* TASK BRIEF *
Quote, word for word, the part of the column on the Port Harcourt kidnapping that starts with the words "Last week was" and finishes with "in my stomach.".

* EXCERPT *
----------
From a week brimming with headlines, scandals, and the odd shit-smudging, Pulse.ng’s Joey Akan walks through them all, shedding extra light, analysis, and maybe, discovering the solution to world peace.
Last week was one of tears, uncertainty and deep agony for many Nigerians residing in Port Harcourt. Akas Baba, comical OAP at Wazobia FM, was kidnapped. Not only was he kidnapped, but was shot in the leg in front of his kids and wife, and taken away bleeding by some unknown men who have demanded that N10m be sitting sweetly in their account before he’ll breathe free air again.
It’s unexplainably harsh for that to be the fate of any man walking the earth, and to think that it was perpetrated while his family watched helplessly, and terrified, further leaves a sick feeling in my stomach.
Kidnapping in Nigeria, which gained prominence in Port Harcourt due to some political manipulations in bad faith, and the amount of expatriate workers prowling the streets, had spread into Akwa Ibom State, with rotund oil-dripping politicians feeling the edge of the brutality. The easterners, always on the lookout for any money-spinning racket, jumped on it, and kidnapped with impunity. They changed the rules of the game. The rich weren’t the only targets. But the middle class workers, and generally any mortal who they felt could string together N50k.
But a consolidated effort from the law enforcement agencies, and a great deal of community policing, fought the bandits into decline, and later, obscurity. But now, they are back…with a bang.
----------
Dataset entries
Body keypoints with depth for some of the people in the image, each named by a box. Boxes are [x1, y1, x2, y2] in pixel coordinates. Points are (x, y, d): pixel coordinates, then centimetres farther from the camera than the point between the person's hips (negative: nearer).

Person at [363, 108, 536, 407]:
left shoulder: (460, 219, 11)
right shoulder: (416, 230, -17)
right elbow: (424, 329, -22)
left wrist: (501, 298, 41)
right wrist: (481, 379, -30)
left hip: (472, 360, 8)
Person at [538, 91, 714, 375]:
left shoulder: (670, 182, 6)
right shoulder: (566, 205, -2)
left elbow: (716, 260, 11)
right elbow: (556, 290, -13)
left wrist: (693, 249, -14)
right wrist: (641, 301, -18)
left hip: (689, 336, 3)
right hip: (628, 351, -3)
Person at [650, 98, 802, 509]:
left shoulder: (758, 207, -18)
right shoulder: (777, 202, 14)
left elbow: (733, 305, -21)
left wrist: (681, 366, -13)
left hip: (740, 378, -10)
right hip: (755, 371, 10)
----------
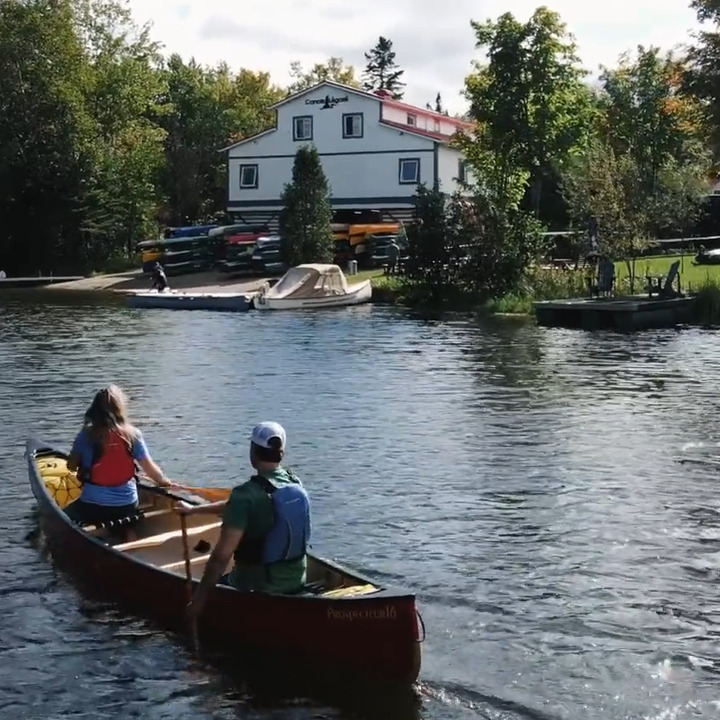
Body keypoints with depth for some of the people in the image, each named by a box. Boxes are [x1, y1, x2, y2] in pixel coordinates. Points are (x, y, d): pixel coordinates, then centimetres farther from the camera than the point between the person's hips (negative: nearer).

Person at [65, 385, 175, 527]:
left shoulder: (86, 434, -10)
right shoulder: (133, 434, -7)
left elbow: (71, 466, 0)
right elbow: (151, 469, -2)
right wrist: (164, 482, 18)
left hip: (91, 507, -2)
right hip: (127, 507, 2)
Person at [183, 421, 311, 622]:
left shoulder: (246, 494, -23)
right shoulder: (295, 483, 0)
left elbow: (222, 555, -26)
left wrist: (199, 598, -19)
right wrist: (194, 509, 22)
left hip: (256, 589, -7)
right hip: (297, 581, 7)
----------
* ANSWER TO THIS PROBLEM *
Last week was one of tears, uncertainty and deep agony for many Nigerians residing in Port Harcourt. Akas Baba, comical OAP at Wazobia FM, was kidnapped. Not only was he kidnapped, but was shot in the leg in front of his kids and wife, and taken away bleeding by some unknown men who have demanded that N10m be sitting sweetly in their account before he’ll breathe free air again.
It’s unexplainably harsh for that to be the fate of any man walking the earth, and to think that it was perpetrated while his family watched helplessly, and terrified, further leaves a sick feeling in my stomach.